Directions for this task - "niezwłocznie" appears in how many lines of the entries? State only the number.

::: Data excerpts

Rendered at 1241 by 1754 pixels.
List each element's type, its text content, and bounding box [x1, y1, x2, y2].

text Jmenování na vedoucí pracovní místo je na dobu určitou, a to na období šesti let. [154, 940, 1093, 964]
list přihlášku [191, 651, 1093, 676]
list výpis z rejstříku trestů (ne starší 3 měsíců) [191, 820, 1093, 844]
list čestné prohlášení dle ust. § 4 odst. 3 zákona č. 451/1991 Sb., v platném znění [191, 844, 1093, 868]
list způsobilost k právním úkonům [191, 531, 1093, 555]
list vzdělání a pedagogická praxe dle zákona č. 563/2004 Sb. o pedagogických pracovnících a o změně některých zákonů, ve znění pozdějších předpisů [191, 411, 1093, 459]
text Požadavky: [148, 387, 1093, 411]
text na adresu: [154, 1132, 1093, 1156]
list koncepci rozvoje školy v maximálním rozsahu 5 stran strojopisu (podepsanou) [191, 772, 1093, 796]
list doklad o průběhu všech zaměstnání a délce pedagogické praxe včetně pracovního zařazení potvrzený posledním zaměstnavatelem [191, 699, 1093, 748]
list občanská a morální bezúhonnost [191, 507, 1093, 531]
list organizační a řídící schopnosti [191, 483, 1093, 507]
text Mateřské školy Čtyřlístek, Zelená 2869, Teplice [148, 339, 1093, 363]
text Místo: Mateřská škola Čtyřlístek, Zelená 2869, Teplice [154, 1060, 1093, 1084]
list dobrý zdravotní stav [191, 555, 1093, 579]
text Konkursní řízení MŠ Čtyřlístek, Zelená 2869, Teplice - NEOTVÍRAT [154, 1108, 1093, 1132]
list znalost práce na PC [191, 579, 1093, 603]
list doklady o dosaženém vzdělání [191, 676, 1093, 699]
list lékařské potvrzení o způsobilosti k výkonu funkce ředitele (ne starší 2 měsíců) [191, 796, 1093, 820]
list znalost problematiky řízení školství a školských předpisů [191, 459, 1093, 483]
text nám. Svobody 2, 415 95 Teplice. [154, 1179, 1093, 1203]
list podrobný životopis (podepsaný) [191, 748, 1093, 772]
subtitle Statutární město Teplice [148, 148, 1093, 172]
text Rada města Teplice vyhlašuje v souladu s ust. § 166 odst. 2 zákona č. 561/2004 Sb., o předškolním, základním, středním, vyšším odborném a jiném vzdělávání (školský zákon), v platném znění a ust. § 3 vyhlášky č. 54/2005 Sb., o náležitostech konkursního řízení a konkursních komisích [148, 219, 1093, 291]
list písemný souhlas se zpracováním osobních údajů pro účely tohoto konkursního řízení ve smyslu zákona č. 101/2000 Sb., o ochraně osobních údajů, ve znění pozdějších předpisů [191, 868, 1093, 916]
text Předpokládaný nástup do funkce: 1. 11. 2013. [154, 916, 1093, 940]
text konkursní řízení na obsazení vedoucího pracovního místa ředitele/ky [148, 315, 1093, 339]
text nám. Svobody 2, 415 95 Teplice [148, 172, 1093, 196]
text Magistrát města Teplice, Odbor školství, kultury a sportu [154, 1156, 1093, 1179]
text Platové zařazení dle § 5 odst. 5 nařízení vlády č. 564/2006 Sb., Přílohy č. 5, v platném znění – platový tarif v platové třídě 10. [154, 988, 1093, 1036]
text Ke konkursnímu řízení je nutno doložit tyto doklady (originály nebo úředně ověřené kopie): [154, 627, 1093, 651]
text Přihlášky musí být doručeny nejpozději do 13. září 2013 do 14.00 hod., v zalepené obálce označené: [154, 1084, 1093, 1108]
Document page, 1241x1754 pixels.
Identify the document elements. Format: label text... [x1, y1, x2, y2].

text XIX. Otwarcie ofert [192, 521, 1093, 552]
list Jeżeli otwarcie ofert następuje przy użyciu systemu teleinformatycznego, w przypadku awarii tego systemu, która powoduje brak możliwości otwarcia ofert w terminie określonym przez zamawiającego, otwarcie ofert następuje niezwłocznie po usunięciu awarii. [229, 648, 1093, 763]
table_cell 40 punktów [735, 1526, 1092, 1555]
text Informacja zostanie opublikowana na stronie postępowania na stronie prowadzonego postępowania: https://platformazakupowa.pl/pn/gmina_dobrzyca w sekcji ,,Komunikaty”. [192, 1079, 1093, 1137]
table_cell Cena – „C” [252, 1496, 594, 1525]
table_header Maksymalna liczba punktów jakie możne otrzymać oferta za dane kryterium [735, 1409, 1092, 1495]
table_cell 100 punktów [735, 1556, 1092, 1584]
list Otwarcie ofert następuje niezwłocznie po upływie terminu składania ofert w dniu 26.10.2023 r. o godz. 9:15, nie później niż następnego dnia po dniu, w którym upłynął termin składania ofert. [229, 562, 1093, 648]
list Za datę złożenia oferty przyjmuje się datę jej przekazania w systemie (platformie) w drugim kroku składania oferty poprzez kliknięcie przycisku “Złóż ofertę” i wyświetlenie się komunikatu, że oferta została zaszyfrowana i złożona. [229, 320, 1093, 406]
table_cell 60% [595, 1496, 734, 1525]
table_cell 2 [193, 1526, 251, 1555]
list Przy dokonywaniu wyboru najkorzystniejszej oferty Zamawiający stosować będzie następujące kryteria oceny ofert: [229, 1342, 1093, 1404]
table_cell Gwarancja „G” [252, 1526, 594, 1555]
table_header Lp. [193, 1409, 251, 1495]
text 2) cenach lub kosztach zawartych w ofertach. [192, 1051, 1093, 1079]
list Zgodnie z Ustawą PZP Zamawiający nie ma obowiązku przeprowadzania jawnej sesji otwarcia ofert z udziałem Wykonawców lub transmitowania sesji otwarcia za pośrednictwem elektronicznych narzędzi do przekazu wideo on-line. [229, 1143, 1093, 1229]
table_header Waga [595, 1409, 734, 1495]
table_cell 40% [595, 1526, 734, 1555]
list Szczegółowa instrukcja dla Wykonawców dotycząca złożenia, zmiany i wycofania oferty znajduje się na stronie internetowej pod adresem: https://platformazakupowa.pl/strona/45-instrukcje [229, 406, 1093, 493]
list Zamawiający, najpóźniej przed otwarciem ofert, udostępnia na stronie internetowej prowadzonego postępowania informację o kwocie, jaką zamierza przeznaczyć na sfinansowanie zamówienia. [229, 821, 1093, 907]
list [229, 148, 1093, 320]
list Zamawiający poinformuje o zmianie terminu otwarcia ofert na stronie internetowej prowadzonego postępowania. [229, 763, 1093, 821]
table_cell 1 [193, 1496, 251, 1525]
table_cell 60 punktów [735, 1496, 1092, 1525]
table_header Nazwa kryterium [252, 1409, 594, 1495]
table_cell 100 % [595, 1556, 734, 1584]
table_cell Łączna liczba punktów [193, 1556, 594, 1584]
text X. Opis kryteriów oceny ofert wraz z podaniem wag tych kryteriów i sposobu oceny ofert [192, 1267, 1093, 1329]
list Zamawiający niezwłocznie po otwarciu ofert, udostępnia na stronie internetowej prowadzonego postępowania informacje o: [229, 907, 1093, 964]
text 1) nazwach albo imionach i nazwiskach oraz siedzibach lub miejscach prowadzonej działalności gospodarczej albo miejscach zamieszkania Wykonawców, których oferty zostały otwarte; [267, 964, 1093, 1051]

::::::

Task response - 3